There is no dearth of books on the Partition of India but 2022—which marked 75 years of the event—saw a spurt in the publishing of Partition literature, from records of oral narratives to fictional love stories and more. By Paridhi Badgotri
More than seven decades later, the Partition continues to impact lives of people—not just its original survivors but also their descendants. And that impact shows in the stories coming out of the subcontinent. Capturing a defining moment in the history of the region, Partition literature encompasses a wide variety of fiction and non-fiction from multiple countries and in multiple languages. The past few years have seen a surge in Partition literature, in part because many of the original survivors have passed on and there’s a fear of losing their stories with them. This year, as India marked 75 years of its Independence—and the Partition—many writers came out with poignant stories of people that were ripped apart by a stroke of ink on a map.

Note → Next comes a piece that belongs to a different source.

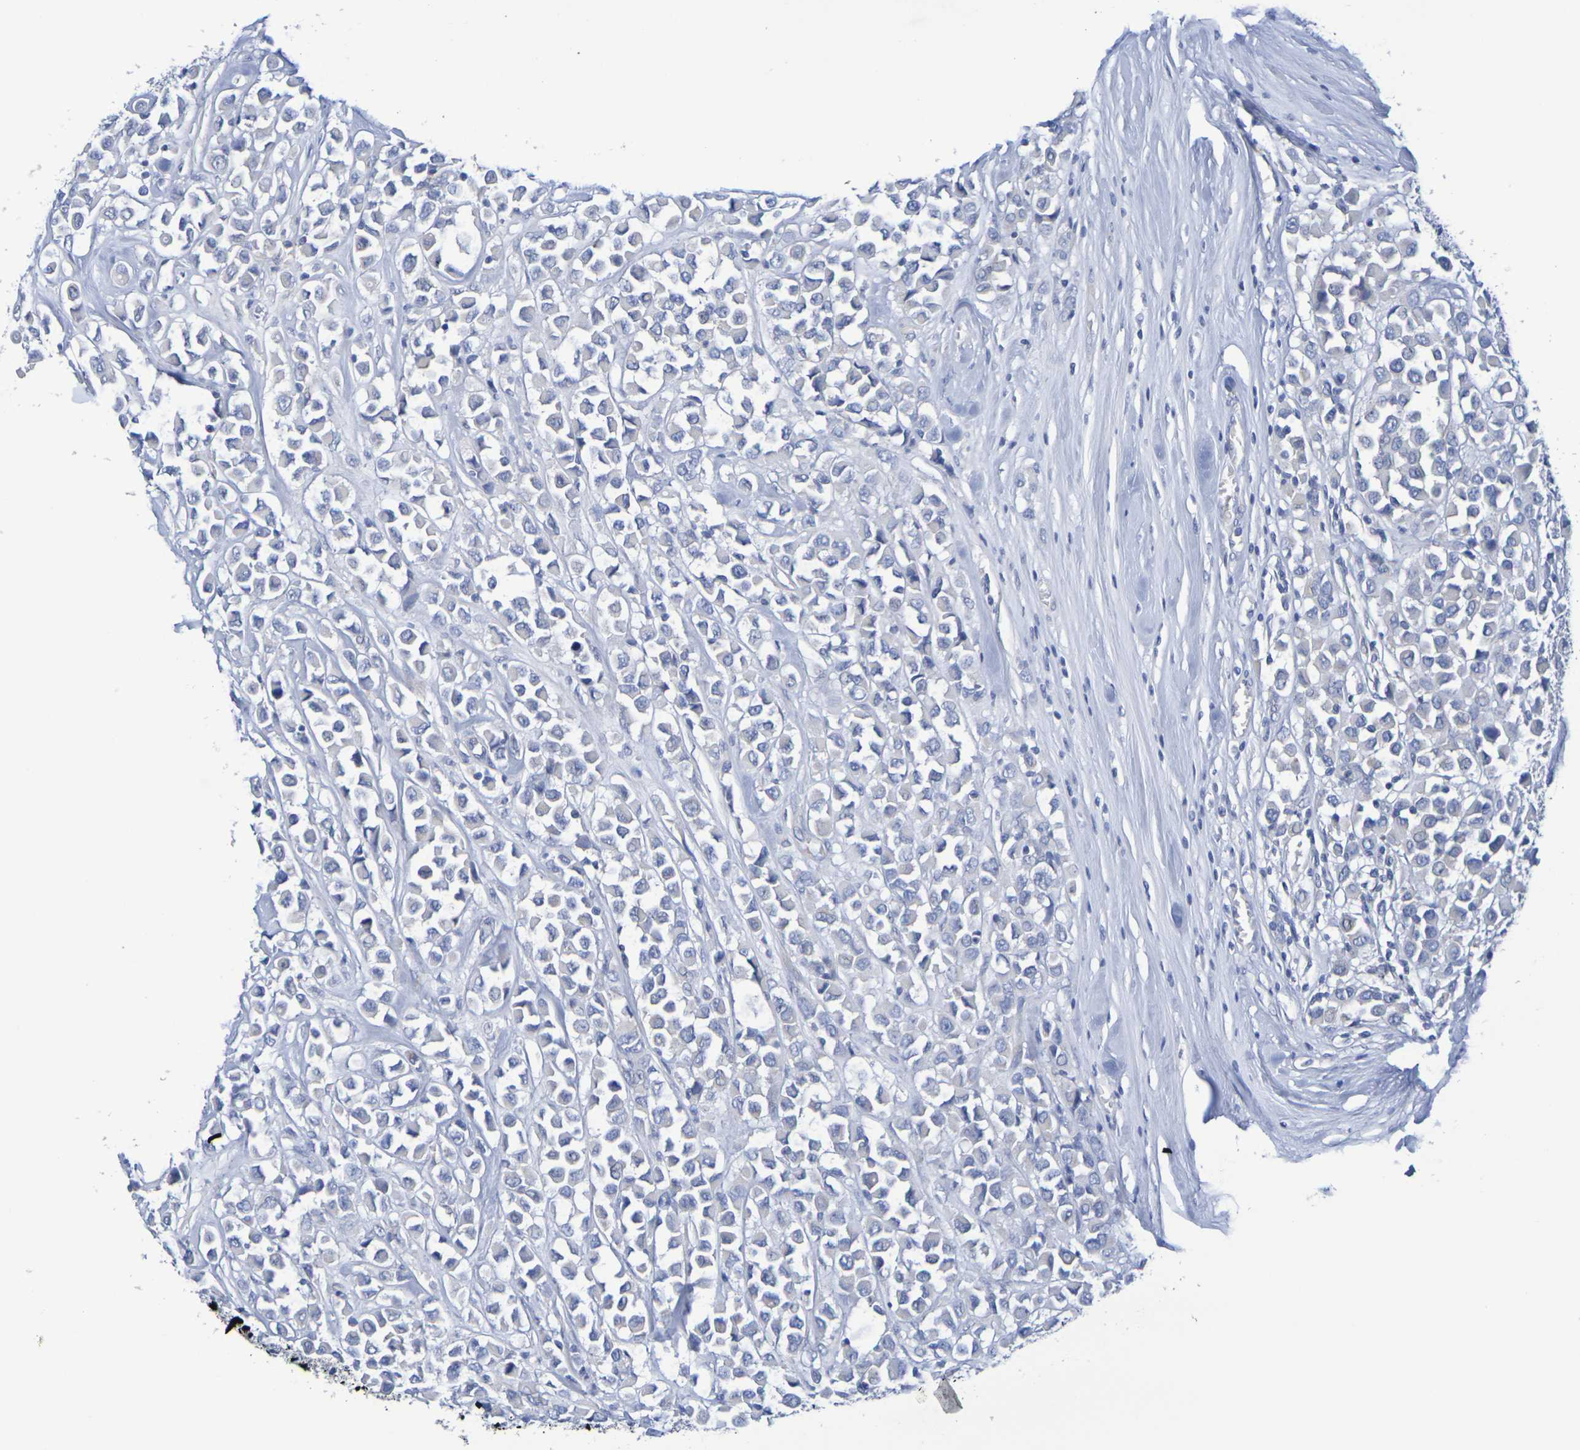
{"staining": {"intensity": "negative", "quantity": "none", "location": "none"}, "tissue": "breast cancer", "cell_type": "Tumor cells", "image_type": "cancer", "snomed": [{"axis": "morphology", "description": "Duct carcinoma"}, {"axis": "topography", "description": "Breast"}], "caption": "IHC of human breast invasive ductal carcinoma shows no staining in tumor cells. (Brightfield microscopy of DAB immunohistochemistry (IHC) at high magnification).", "gene": "TMCC3", "patient": {"sex": "female", "age": 61}}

Author and oral historian Aanchal Malhotra has contributed significantly to Partition literature. Her debut book, Remnants of a Separation, brought the topic of Partition to a whole new set of young readers. Her book was a departure from the historical narration of the events of the Partition in that it covered the event through the emotions and material memories of the individual survivors. This year, she followed it up with another non-fiction book, In The Language of Remembering, which explores the inheritance of the Partition and its effects among the descendants of the survivors. As the year draws to a close, we are greeted by her first novel, The Book of Everlasting Things, which revisits the themes of Partition and memory through a fictional story: With the Partition of India and Pakistan, two lovers in Lahore—a Hindu perfumer’s apprentice and a Muslim calligrapher’s apprentice—are forced apart. Their life stories echo the stories of two nations, split apart yet bound together by love and memory.
Another recent book that tackles the events of the Partition is Chitra Banerjee Divakaruni’s Independence. Juxtaposing the agony of the Partition with the ecstasy of India’s Independence, the novel narrates the story of three sisters living in Bengal who are caught up in events beyond their control, their unbreakable bond, and their struggle against the odds. The beautiful cover of the book is adorned with Bengali art.
Arguably the biggest book on the topic this year was the 2022 International Booker-winning Tomb of Sand, the English translation of Ret Samadhi. The first South Asian novel to win the award, it tells the story of an 80-year-old woman who battles depression, triggered by the death of her husband, by striking bold new friendships and embarking on a journey to Pakistan—to resolve the trauma of her teenage experiences of the Partition. The translator of the book, Daisy Rockwell, has been a regular bridge-maker of Partition novels, and her expertise is on full display here as she transmits Geetanjali Shree’s clever play of Hindustani words into English.
Translations hold an important role in reviving old narratives too, specially those pertaining to a historic event. This year was blessed with English translations of two novels that were born just after the Partition. Written in 1948 by acclaimed Tamil writer and activist Kalki, Alai Osai got a fresh lease of life this month by Gowri Ramnarayan’s English translation, The Sound of Waves. With poignant detail and lyrical prose, Kalki tells the story of a fractured country that extraordinarily changed the lives of its citizens. In the same year that Alai Osai was being put to page in the southern part of India, another was taking shape in the North: Nanak Singh’s Khoon de Sohile. This book was translated from Punjabi into English by Nanak’s grandson, Navdeep Suri, and was reborn as Hymns in Blood. It tells the story of a family that is forced to leave their homeland amid the communal violence of 1947. (Kunzum was honoured to host a book discussion on this translated work with Suri and an esteemed panel featuring Aanchal Malhotra, Suvir Saran, Sonam Kalra, and Sanjoy Roy.)
While most of these books train the lens on the lives of the common folk affected by the Partition, Rajeev Shukla’s Scars of 1947 offers insights into the lives of game-changers: those who went on to become prime ministers, presidents, industrialists, medical researchers, and more. With stories of figures like Manmohan Singh, Muhammad Ali Jinnah, and Avtar Narain Gujral, the book is a moving account of an unforgettable period that changed the trajectory of lives on both sides of the border.
The horrors of Partition might not seem like a great topic of discussion with kids, but it is important to educate the young ones about the historical event and acknowledge our collective past. Shirin Shamsie’s The Moon from Dehradun is a picture-book that makes this seemingly impossible task a cake-walk for parents. The children’s book illustrates Partition through the eyes of a young girl named Azra and her doll Gunya.
With its abundance of Partition literature, this year gave us some much-needed accounts of compassion, friendship, love, kindness, and perseverance of the human spirit—all blooming against violence, loss, pain, and lingering trauma. And for that, we’re grateful.